Berdoa adalah perintah Allah, bagian dari ibadah yang disukai-Nya. Terlepas dari kapan dan bagaimana Allah mengabulkan doa hamba-Nya, aktivitas berdoa itu sendiri menjadi aktivitas yang disukai Allah.

"Berdoalah kepada Tuhanmu dengan berendah diri dan suara yang lembut. Sesungguhnya Allah tidak menyukai orang-orang yang melampaui batas." (QS.7 : 55)

"Dan Tuhanmu berfirman: "Berdoalah kepada-Ku, niscaya akan Kuperkenankan bagimu. Sesungguhnya orang-orang yang menyombongkan diri dari menyembah-Ku akan masuk neraka Jahanam dalam keadaan hina dina."" (QS. 40 : 60)

Banyak sekali ayat-ayat dalam Al-Quran yang isinya adalah doa.

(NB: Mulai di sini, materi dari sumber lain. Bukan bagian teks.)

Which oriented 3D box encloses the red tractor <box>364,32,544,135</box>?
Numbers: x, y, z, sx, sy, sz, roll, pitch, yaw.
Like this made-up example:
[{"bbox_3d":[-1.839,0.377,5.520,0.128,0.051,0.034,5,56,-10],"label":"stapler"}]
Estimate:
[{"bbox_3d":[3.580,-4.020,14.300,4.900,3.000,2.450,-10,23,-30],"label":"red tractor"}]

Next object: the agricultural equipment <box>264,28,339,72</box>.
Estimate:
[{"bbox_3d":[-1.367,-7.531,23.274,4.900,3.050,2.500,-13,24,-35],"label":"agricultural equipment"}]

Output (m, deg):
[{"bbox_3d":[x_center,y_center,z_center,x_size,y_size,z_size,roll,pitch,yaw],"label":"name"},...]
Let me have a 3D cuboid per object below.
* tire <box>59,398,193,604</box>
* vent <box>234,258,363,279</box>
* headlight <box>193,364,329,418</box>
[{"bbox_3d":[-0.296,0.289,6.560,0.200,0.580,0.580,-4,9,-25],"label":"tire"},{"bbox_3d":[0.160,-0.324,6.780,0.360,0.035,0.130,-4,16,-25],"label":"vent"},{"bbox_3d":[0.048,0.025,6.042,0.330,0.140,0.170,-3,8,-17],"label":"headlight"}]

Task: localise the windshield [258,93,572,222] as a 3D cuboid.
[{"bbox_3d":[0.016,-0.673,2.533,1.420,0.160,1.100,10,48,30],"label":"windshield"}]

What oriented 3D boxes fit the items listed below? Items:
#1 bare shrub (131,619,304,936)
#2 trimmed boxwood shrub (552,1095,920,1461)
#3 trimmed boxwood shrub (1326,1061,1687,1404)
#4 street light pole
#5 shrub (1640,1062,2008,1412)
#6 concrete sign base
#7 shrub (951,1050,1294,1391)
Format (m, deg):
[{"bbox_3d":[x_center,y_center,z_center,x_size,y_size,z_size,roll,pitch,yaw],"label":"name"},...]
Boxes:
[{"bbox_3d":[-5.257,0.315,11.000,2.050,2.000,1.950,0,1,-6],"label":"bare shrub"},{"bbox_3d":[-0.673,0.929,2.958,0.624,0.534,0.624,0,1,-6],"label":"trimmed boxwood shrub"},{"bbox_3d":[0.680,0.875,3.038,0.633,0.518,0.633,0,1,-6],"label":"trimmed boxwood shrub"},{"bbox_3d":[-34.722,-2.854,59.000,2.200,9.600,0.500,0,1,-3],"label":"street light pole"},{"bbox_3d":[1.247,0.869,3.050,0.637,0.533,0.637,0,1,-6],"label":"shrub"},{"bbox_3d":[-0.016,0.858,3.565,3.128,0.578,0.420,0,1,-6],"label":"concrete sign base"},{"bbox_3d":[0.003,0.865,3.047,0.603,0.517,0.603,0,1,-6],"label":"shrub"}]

Tidak sedikit pula doa-doa para Nabi yang Allah abadikan dalam Al-Quran. Jika Allah saja mengajarkan kita untuk berdoa dalam setiap keadaan, alasan apa lagi yang membuat kita tidak berdoa kepada-Nya? Jika para Nabi dan Rasul saja semuanya berdoa kepada Allah, siapalah kita ini yang bisa-bisanya sombong dan merasa bisa tanpa Allah?

Mari buat koneksi dengan Allah melalui doa-doa kita. Mari merayu cinta Allah dengan doa-doa yang kita panjatkan dengan penuh harap dan takut kepada-Nya. Mari saling mendoakan agar hati kita terlatih untuk peka dan saling merasa. Kemana lagi kita meminta, kemana lagi kita berharap, kemana lagi kita mencari ketenangan, jika bukan kepada Allah.

Semoga Allah senantiasa melembutkan hati kita agar senantiasa mau merendahkan diri di hadapan-Nya.

Bagaimana denganmu, apa makna doa bagimu?